Which lines hold the string "root"? Copy each of them from the material below.

=-=-=

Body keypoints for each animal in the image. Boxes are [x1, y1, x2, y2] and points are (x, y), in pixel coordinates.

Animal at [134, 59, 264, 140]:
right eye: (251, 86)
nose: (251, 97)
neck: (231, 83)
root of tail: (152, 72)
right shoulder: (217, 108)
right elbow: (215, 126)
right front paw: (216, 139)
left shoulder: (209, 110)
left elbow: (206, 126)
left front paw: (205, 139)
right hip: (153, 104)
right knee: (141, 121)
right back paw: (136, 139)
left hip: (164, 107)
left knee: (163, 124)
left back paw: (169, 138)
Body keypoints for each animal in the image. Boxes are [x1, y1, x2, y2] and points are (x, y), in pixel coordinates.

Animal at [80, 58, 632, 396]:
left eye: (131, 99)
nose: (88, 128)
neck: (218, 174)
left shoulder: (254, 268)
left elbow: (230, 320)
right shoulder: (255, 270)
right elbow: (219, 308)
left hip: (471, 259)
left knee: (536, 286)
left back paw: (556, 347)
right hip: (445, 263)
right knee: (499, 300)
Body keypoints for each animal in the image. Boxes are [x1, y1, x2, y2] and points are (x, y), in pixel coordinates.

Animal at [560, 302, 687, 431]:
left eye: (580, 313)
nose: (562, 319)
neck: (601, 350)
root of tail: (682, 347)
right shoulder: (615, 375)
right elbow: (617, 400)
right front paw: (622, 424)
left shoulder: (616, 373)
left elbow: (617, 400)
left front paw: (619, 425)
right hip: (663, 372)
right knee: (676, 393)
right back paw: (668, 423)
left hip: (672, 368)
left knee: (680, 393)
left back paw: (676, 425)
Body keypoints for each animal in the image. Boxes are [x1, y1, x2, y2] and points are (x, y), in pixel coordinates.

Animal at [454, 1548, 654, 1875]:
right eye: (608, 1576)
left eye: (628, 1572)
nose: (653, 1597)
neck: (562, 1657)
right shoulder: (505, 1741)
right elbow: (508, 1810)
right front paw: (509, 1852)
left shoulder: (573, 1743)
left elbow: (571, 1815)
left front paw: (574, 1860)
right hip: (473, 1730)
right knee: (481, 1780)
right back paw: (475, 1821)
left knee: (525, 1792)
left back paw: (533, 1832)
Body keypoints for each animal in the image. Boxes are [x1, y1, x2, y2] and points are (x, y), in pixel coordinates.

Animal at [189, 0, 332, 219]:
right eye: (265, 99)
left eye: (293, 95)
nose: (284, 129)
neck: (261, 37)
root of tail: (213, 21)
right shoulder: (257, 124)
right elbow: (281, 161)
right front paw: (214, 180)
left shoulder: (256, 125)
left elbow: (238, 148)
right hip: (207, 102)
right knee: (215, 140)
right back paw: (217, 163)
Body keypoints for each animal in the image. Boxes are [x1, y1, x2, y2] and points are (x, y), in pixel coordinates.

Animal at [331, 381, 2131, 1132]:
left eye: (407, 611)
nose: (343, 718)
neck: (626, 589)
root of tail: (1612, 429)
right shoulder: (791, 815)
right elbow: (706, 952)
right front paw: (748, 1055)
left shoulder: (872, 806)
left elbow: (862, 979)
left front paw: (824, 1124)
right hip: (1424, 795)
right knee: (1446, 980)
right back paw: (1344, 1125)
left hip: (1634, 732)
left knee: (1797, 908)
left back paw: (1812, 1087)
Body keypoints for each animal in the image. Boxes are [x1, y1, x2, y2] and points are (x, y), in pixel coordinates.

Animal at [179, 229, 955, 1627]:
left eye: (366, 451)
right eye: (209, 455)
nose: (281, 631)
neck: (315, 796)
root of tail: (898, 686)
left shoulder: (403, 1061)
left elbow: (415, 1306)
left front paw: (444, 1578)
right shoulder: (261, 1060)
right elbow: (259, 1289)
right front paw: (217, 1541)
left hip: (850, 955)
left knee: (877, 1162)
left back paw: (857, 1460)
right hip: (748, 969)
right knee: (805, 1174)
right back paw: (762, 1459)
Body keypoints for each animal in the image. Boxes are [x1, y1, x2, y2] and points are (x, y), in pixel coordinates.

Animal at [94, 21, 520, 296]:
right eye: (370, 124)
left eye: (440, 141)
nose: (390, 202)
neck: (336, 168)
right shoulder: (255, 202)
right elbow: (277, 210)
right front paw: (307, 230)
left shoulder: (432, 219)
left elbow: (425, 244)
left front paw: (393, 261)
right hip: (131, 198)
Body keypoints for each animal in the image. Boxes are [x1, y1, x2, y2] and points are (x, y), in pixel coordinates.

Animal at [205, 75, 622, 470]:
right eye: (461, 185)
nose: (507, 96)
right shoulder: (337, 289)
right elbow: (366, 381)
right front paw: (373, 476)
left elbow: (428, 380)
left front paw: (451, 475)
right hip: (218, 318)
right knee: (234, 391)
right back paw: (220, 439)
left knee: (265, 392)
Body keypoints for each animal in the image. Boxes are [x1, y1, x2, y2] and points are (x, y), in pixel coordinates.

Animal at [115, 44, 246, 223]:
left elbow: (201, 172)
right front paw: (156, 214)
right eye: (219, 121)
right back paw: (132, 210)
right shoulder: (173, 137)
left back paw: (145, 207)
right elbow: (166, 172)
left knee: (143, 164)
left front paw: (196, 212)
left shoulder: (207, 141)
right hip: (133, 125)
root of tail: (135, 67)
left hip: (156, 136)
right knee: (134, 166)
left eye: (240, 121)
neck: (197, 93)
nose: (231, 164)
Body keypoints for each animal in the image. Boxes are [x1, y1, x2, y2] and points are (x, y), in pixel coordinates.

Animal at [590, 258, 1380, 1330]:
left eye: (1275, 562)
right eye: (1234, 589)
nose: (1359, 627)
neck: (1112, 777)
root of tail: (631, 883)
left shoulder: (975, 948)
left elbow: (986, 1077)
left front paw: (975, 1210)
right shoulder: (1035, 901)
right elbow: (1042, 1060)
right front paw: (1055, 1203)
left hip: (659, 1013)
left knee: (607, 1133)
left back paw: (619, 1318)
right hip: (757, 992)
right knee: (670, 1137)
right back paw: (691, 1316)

=-=-=

__RESPONSE TO THIS TASK__:
root of tail: (152, 72)
root of tail: (682, 347)
root of tail: (213, 21)
root of tail: (1612, 429)
root of tail: (898, 686)
root of tail: (135, 67)
root of tail: (631, 883)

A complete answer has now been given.